Table of contents
Once you know your use case, it's time to choose a model. There are a large and ever-growing number of models available, many of which are small modifications fine-tuned from the same foundation. This page will help you navigate the landscape of models and choose the right one for your needs.
The most well-known models are the proprietary models from the big research labs. These models are highly capable generalists and can be used for a wide variety of tasks. They're usually accessed through an API or a web interface. Models of this scale are mostly RL-tuned for safety, and base models are not exposed to the public.
The Llama family of models by Meta are popular foundation models and are the basis for many of the fine-tunes available today. The current generation, Llama 2, come in three sizes: 7, 13, and 70 billion parameters, and have a context window of 4,000 tokens. They perform well in reasoning and coding tasks. Meta has also released a chat version of the model, though many users have found it to be overly safety-tuned.
They are released under a custom license that requires potential users with "greater than 700 million monthly active users in the preceding calendar month" to request special permission from Meta.
The Mistral 7B model is a small but powerful model, outperforming other models of up to 13 billion parameters in standard English and code benchmarks. It has an 8K context window and is licensed under Apache 2.0. Mistral 7B is a great choice for local inference and other compute-limited tasks.
Google's Flan-T5 is a versatile model trained on instruction data, available in five different sizes. It’s particularly effective in tasks requiring comprehension and response to instructions, like classification, translation, and summarization.

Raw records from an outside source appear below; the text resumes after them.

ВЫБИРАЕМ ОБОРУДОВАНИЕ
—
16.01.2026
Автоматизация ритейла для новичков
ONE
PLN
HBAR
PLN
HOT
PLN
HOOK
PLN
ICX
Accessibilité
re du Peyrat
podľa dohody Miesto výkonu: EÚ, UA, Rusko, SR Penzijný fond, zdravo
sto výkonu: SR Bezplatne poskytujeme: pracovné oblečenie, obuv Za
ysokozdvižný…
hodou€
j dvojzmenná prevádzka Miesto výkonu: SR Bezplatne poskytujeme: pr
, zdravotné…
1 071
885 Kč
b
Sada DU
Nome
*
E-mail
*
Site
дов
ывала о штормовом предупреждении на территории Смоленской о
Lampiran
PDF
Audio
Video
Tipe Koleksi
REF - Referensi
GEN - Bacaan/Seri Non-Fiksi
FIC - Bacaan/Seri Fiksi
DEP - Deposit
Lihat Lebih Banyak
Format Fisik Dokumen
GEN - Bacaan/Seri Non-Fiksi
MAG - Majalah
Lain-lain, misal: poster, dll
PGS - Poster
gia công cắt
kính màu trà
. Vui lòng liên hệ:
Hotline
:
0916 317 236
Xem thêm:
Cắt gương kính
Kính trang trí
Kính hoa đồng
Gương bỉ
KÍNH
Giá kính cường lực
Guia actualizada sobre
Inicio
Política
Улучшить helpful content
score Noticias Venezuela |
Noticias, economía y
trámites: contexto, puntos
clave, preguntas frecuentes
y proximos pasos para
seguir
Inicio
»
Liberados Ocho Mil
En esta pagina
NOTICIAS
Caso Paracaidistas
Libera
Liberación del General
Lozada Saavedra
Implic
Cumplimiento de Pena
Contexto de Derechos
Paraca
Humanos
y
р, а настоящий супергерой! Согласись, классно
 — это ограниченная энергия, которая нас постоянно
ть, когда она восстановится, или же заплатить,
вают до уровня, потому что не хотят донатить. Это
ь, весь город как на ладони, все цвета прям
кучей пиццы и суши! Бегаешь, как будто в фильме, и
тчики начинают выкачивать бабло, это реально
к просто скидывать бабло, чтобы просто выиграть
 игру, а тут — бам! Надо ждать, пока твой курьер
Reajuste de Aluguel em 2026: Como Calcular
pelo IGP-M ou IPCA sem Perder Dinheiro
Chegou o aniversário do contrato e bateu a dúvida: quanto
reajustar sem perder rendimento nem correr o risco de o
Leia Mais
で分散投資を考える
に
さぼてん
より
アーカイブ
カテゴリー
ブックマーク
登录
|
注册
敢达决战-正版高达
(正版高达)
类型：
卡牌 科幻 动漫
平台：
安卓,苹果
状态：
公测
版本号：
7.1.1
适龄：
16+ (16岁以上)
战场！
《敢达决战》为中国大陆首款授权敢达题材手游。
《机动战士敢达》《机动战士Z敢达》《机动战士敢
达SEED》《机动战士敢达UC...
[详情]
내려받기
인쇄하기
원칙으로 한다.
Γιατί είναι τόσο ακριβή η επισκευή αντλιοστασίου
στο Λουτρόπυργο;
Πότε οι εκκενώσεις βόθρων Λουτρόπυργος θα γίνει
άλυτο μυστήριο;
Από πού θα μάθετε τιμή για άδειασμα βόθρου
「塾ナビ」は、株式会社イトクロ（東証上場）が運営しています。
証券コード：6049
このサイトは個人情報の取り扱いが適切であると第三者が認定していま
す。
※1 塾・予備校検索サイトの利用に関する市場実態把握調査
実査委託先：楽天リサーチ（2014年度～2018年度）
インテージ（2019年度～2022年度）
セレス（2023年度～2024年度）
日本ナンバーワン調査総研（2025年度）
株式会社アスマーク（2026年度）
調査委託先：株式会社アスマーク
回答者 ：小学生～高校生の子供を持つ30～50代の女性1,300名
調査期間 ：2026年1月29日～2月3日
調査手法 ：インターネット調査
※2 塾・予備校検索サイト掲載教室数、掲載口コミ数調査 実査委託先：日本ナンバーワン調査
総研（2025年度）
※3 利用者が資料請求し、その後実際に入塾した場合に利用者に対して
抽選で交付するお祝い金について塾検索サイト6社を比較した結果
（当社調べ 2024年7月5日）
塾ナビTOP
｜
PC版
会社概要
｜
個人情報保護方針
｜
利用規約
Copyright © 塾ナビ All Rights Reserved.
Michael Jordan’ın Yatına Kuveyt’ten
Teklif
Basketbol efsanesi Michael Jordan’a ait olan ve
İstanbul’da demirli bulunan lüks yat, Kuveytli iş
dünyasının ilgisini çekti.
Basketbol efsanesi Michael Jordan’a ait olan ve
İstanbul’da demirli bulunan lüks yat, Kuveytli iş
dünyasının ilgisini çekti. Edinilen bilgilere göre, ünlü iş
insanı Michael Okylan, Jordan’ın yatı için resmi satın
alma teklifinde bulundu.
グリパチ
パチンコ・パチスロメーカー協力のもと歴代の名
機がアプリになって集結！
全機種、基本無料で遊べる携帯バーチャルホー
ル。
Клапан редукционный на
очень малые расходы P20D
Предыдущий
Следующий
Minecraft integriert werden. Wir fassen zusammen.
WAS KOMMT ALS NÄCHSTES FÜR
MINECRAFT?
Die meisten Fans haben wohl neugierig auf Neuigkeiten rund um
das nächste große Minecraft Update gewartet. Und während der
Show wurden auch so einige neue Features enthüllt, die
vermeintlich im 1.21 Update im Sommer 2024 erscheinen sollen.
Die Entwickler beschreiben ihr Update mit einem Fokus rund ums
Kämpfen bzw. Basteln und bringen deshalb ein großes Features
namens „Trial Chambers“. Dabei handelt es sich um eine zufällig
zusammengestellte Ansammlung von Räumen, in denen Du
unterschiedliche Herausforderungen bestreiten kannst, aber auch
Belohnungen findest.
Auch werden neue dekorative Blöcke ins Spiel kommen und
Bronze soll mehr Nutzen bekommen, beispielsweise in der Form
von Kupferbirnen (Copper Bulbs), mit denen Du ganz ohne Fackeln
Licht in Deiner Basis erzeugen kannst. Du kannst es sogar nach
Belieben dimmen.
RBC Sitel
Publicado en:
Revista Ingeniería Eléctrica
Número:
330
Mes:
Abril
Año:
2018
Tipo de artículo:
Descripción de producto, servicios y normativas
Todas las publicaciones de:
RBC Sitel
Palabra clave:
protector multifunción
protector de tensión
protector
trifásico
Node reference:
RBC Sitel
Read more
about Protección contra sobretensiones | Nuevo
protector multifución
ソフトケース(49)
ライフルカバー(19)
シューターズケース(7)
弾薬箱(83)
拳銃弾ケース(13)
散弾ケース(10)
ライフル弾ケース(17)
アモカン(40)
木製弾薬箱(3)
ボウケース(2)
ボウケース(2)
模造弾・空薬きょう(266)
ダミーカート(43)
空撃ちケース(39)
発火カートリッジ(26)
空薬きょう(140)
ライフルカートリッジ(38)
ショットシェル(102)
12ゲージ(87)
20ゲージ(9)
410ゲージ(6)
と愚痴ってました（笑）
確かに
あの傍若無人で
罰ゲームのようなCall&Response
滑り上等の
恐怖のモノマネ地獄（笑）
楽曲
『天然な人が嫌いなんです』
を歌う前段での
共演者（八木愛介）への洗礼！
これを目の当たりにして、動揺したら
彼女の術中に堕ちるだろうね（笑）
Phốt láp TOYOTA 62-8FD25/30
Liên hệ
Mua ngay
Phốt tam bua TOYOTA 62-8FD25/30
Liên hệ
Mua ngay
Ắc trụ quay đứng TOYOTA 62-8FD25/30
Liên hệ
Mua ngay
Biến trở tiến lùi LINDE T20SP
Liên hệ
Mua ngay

Flan-T5 is a good choice for fine-tuning on specific tasks.
Phind CodeLlama, a 34B parameter model, specializes in programming-related tasks, boasting a 73.8% pass rate on HumanEval. Its multilingual capabilities in programming languages make it an exceptional tool for code generation and understanding.
Mixtral 8x7B is a Sparse Mixture of Experts model praised for its speed and adaptability to a wide range of tasks. It matches or outperforms Llama 2 70B and GPT 3.5 on a variety of tasks, while being six times faster. It has a 32K token window and is also Apache 2.0 licensed.
LLaVA is a multimodal model built on top of LLaMA and GPT-4 generated visual instruction tuning data. It combines vision and language capabilities, nearing GPT-4 level in some domains.
Nous Hermes, a 13B parameter model, is fine-tuned on over 300,000 synthetic instructions generated by GPT-4. It is known for its longer responses and low hallucination rates. Comparable to GPT-3.5-turbo, it's suitable for complex language tasks and applications where balance between efficiency and performance is essential. The recently released Nous Hermes Mistral 7B brings this instruction tuning to the Mistral base model.